In researching some 200 companies, Bhide found that today's high-tech companies require adapt-and-survive skills that often differ from those successfully employed by the first generation (early 1980s) of technology- based companies, such as Wang Computers.

To successfully maneuver through the harsh terrain and uncertain climate, startups must do several things.

Endure far greater risk than conventional businesses: The daring entrepreneurs behind Cisco Systems, believing that the idea of linking disparate computers would yield a customer base, worked without pay to keep the fledgling company afloat. Today, Cisco holds more than three- quarters of the global market for routers and switches that link computer networks.

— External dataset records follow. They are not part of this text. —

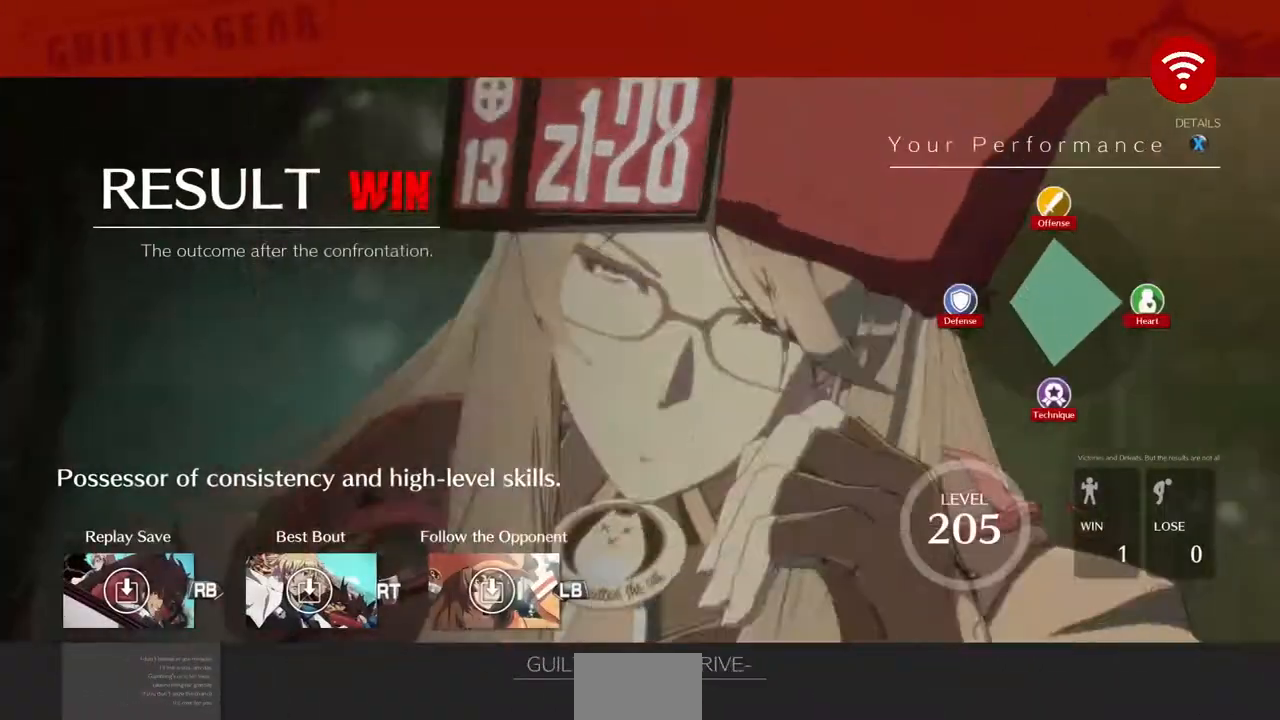
{"dt_ms": 480, "buttons": [], "events": [[320, "CROSS", "down"], [400, "CROSS", "up"]]}
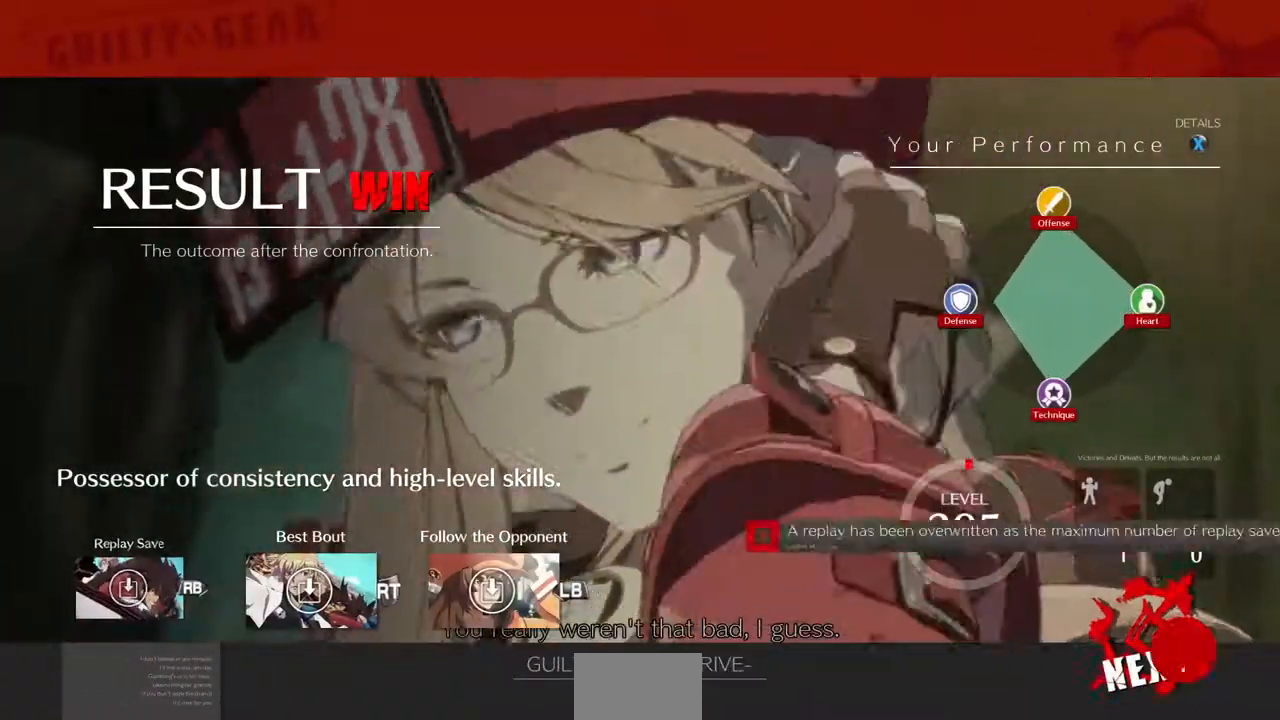
{"dt_ms": 520, "buttons": ["CROSS"], "events": [[80, "CROSS", "down"], [160, "CROSS", "up"], [280, "CROSS", "down"], [440, "CROSS", "up"], [520, "CROSS", "down"]]}
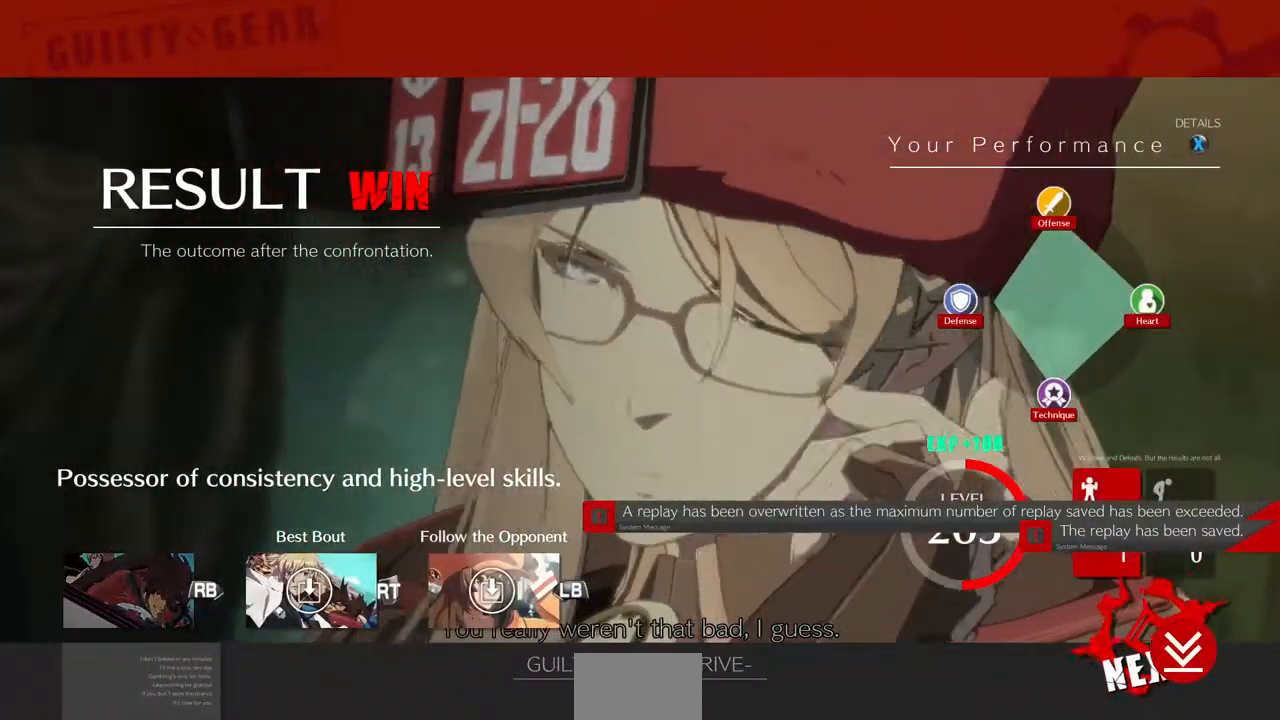
{"dt_ms": 480, "buttons": [], "events": [[440, "CROSS", "up"]]}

Moving ahead without internal recriminations: They rely on instinct, not endless boardroom meetings, as they overcome potential adversity.

Chemdex managers' company prospectus intrepidly proclaimed mounting losses—while touting faith in inevitable success for its e-commerce system. Today Chemdex has a client base of 2,300 and is considered the chemical industry's leading business-to-business supplier.

These traits are far more important, Bhide says, than market research, extensive business plans and top-rated managerial talent.

Avoid venture capital support until security is achieved: In the 1980s, relatively little capital was raised from the personal savings of company founders. Intel, Lotus, Genentech, Staples and Compaq were early recipients of venture capital.

This is no longer true. For instance, Richard Cheng used a few thousand dollars to develop an English-to-Chinese computer translation device, and a $20 million business was born.

Adapt quickly to changing opportunities: By the late 1990s, this became an essential ingredient for many companies. The founders of spreadsheet-maker Excel began as sellers of Xerox machines to wholesalers, but quickly shifted gears to capitalize on a "moving target" niche market—computerized spreadsheets.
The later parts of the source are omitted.